While the Commerce Department's trade report today indicates an increase in the overall trade deficit, the National Association of Manufacturers said trade in manufactured goods continued to improve.
For the first two months of 2008 the overall deficit in goods and services was $121.3 billion, $5.7 billion larger than the $115.6 billion deficit for the comparable period of 2007. U.S. imports of petroleum were the biggest negative factor.
"However, the manufactured goods deficit for the first two months of 2008 continued its pace of sharp improvement declining by $10 billion," said Frank Vargo, NAM Vice President for International Economic Affairs. "The January-February manufactured goods deficit was $82.0 billion compared to a $92 billion deficit for the comparable period of 2007.
"Manufactured goods exports continue to soar. So far this year they are up a phenomenal 15 percent, while manufactured goods imports were up 5 percent.

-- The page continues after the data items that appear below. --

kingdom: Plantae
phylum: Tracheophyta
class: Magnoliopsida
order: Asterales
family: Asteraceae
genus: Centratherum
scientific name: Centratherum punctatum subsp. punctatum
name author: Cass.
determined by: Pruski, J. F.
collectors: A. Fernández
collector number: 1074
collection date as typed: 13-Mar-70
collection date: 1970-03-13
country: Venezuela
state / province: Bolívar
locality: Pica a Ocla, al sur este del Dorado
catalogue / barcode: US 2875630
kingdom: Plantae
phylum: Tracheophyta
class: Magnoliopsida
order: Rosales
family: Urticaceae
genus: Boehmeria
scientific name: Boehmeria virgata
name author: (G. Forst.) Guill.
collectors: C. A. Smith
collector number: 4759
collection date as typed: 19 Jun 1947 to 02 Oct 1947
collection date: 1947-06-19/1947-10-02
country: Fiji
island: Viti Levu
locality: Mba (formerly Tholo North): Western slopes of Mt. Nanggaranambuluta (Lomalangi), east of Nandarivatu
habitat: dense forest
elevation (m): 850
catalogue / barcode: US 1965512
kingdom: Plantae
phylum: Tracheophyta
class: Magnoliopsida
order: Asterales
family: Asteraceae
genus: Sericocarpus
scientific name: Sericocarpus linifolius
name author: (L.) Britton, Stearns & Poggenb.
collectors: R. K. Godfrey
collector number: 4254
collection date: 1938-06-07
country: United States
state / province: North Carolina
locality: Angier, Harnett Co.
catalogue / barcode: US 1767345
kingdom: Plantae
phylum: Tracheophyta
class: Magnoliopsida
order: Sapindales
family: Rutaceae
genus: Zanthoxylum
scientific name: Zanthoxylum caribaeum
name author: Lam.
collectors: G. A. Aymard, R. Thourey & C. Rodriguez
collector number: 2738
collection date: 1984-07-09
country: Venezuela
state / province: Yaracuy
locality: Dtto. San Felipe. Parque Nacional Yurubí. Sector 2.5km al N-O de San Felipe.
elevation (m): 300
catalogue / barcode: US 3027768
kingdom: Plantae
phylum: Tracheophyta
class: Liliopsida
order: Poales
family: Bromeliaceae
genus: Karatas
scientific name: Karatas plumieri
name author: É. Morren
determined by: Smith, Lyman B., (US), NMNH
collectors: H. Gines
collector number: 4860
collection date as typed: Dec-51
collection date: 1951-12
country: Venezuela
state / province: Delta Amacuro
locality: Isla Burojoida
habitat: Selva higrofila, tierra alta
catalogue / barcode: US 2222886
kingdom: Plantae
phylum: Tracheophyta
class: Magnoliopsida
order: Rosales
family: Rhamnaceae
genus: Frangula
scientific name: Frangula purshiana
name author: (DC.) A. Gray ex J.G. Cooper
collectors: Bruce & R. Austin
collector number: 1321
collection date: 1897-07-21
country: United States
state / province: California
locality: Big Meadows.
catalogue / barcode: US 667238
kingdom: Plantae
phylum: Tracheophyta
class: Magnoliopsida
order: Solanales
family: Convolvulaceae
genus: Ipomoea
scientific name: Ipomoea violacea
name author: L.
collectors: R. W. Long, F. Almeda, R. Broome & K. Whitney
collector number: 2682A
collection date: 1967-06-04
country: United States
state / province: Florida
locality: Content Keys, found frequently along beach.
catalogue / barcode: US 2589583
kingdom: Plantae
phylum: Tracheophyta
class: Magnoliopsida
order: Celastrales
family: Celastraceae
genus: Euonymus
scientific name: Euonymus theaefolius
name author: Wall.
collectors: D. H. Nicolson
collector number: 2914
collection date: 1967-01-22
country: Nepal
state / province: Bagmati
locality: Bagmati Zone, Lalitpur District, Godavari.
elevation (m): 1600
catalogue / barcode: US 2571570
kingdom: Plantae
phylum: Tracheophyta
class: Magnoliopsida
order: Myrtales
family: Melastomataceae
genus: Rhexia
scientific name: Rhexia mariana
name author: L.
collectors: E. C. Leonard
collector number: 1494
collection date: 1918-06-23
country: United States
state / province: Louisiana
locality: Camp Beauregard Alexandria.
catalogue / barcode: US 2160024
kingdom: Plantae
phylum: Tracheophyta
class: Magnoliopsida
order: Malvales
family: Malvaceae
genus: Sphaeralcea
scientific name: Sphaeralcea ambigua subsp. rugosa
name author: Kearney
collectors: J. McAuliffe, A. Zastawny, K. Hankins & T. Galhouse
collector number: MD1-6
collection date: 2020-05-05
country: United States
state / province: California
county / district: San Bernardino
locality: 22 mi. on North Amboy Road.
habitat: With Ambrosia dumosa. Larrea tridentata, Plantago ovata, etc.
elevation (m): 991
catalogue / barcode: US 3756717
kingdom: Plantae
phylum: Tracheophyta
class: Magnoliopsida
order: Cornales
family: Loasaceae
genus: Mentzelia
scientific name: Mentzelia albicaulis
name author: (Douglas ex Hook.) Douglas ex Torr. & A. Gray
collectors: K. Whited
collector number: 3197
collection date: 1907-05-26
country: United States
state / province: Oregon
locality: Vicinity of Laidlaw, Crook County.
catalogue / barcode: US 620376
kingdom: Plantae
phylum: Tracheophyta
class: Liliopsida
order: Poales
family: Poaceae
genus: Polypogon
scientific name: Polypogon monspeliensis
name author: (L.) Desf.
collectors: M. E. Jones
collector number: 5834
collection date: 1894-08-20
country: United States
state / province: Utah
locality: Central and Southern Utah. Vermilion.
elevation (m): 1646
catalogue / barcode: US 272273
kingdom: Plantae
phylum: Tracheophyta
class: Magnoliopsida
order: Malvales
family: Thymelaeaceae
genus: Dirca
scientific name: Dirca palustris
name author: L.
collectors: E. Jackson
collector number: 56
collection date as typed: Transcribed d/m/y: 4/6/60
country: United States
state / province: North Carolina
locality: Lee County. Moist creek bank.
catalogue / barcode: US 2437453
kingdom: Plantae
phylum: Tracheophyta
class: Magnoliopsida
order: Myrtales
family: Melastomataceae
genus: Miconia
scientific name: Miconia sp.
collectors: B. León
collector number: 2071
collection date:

"The result of these favorable trends is that the manufactured goods deficit so far this year is 12 percent lower than the comparable period of last year. And that is on top of the 5 percent improvement for all of last year."
Vargo attributed the continuing improvement to the competitive value of the dollar and the continued success of U.S. exporters selling to U.S. free trade partners.
"Free trade agreements, like the one with Colombia, spur U.S. exports," he said.